Playing like one of the sillier features from Top Gear, FlatOut: Ultimate Carnage is primarily about ploughing from point A to point B as quickly as possible, eradicating anything in your path by driving straight through it. Practically everything in the game is completely destructible, from other vehicles, to fences and walls, right up to entire buildings. This allows for some nice little gameplay nuances. On the final lap and still only in third place? No worries – instead of taking the next corner on the track, make a sharp right beforehand and smash through that barn to gain some valuable seconds. Notice a group of hot-headed ruffians in faster cars on your tail? Shimmy left into a stack of tires, sending them flying around the road and forcing all behind you to veer wildly every which way. The physics engine is lovely, with objects and structures carrying a real sense of shape and mass, meaning such manoeuvres are rarely unpredictable. The only slight problem is that, while 95 per cent of the scenery can be smashed to smithereens, the remaining stuff can't. This occasionally leads to incredible frustration as you destroy your car on a wooden hut almost identical to the one that crumbled in your presence half a mile earlier.

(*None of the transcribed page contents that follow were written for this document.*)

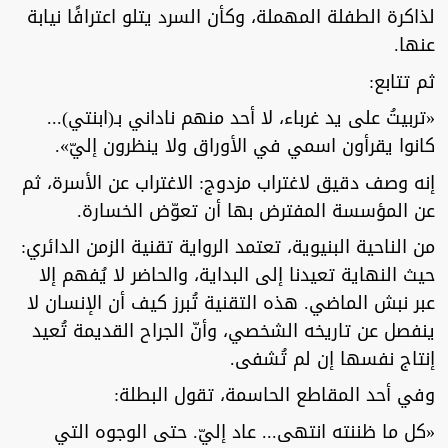
لذاكرة الطفلة المهملة، وكأن السرد يتلو اعترافًا نيابة
عنها.
ثم تتابع:
«تربيتُ على يد غرباء، لا أحد منهم ناداني بـ(ابنتي)...
كانوا يقرأون اسمي في الأوراق ولا ينظرون إليّ».
إنه وصف دقيق لاغتراب مزدوج: الاغتراب عن الأسرة، ثم
عن المؤسسة المفترض بها أن تعوّض الخسارة.
من الناحية البنيوية، تعتمد الرواية تقنية الزمن الدائري:
حيث النهاية تعيدنا إلى البداية، والحاضر لا يُفهم إلا
عبر نبش الماضي. هذه التقنية تُبرز كيف أن الإنسان لا
ينفصل عن تاريخه الشخصي، وأنّ الجراح القديمة تُعيد
إنتاج نفسها إن لم تُشفى.
وفي أحد المقاطع الحاسمة، تقول البطلة:
«كل ما ظننته انتهى... عاد إليّ. حتى الوجوه التي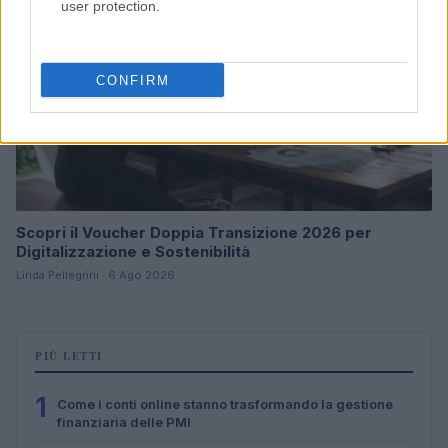
user protection.
CONFIRM
Scopri il Voucher Doppia Transizione 2026 per
Digitalizzazione e Sostenibilità
Linda Pellegrini · 6 Ago 2026
PIÙ LETTI
1
Come i conti online stanno trasformando la gestione
finanziaria delle PMI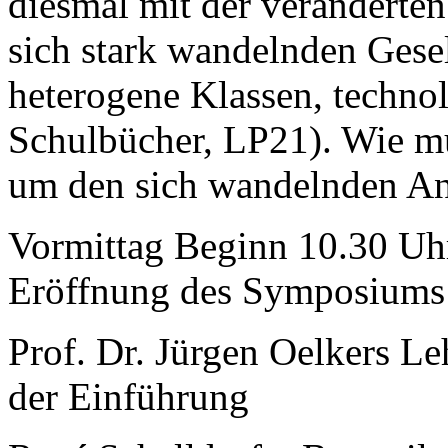
diesmal mit der veränderten
sich stark wandelnden Gesel
heterogene Klassen, techno
Schulbücher, LP21). Wie mü
um den sich wandelnden A
Vormittag Beginn 10.30 Uhr
Eröffnung des Symposiums
Prof. Dr. Jürgen Oelkers L
der Einführung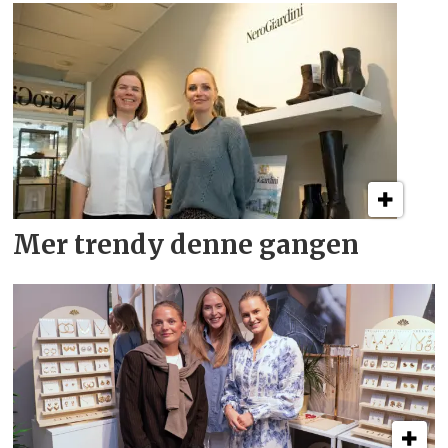
Mer trendy denne gangen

As well as the standard race and competition modes, and the aforementioned 'destroy everything in sight' game type, we're treated to a challenge mode that involves winning points for various different tasks around the course or arena. It's usually a simple combination of speed, damage and ludicrous stunts, but it works well, and it provides a sense of reward for unlocking new areas of the game. The stunt mode is by far the most hilarious. I don't think I've ever been as giddy as I was when I flung my driver through a string of four consecutive flaming hoops, to see him crash down headfirst onto a concrete slab. Still, it's all a little fickle, and it's the races themselves that most players will come flocking back to.

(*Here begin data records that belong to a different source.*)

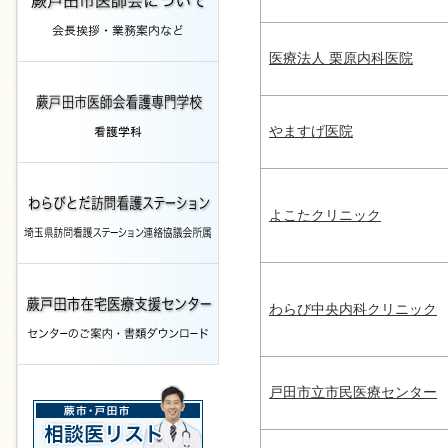
医療法人 栗原内科医院
やますげ医院
よこたクリニック
わらび中央内科クリニック
戸田市立市民医療センター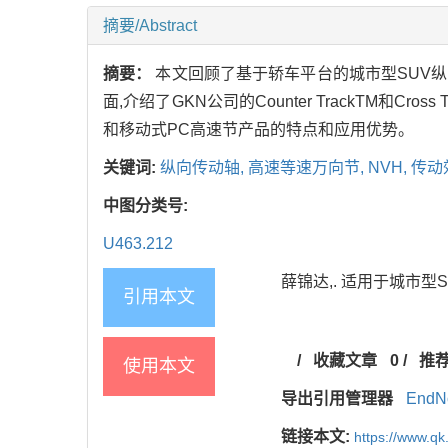
摘要/Abstract
摘要：
本文回顾了基于轿车平台的城市型SUV纵
面,介绍了GKN公司的Counter TrackTM
和移动式PC高速节产品的特点和应用优势。
关键词:
纵向传动轴,
高速等速万向节,
NVH,
传动
中图分类号:
U463.212
薛锦达,. 适用于城市型SUV
引用本文
/
收藏文章
0
/
推
使用本文
导出引用管理器
EndN
链接本文:
https://www.qk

So has anything actually changed since FlatOut 2 other than the inclusion of a small gimmick? Well, not really, but everything's been scaled up a little, from the amount of concrete and metal flying around the arenas, to the overhauled engine powering the game. FlatOut: Ultimate Carnage doesn't sport the most amazing visuals known to man, but the flawless foliage and fabulously rendered water stand up well ahead of most competitors in the genre. It's particularly notable that, when I ran Ultimate Carnage on full resolution with everything maxed out on a rather modest machine, it played joyously, without any framerate stutters or glitches whatsoever. The only reasonably high requirement here is in terms of RAM, but if you meet the minimum specs you should get a fantastic experience here, particularly since the details are so scalable. Audio options, however, aren't – but there's little reason for them to be, and they deliver fantastic results on even a semi-decent sound card.

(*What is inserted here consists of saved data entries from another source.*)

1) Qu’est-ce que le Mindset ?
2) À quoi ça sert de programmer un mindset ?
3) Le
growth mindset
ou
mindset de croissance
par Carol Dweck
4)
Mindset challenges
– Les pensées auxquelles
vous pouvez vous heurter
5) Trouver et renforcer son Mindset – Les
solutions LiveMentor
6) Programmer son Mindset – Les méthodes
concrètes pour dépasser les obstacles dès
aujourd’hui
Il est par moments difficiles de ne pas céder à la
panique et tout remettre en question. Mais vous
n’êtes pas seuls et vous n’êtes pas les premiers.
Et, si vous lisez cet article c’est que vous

The only thing that pulls the score down a little for this PC version is that it's clearly designed with the X360 in mind, and hurriedly ported over to the PC for maximum sales potential. This is a game whose menu screens simply assume you have an X-Box controller plugged in. And you should, for maximum potential, but it's perfectly reasonable to use a keyboard here, and it gets somewhat tedious to be told to 'Press A' when it's actually 'enter' you need to be hitting.
No matter. Once you're into the game proper there's no reason to complain. It's nothing new, and it's not revolutionising the genre, but once again: you can fling your driver out of the windscreen at stuff.

It's just FlatOut 2 with better, graphics, a couple of new game modes, and more stuff to smash up. And that'll do quite nicely.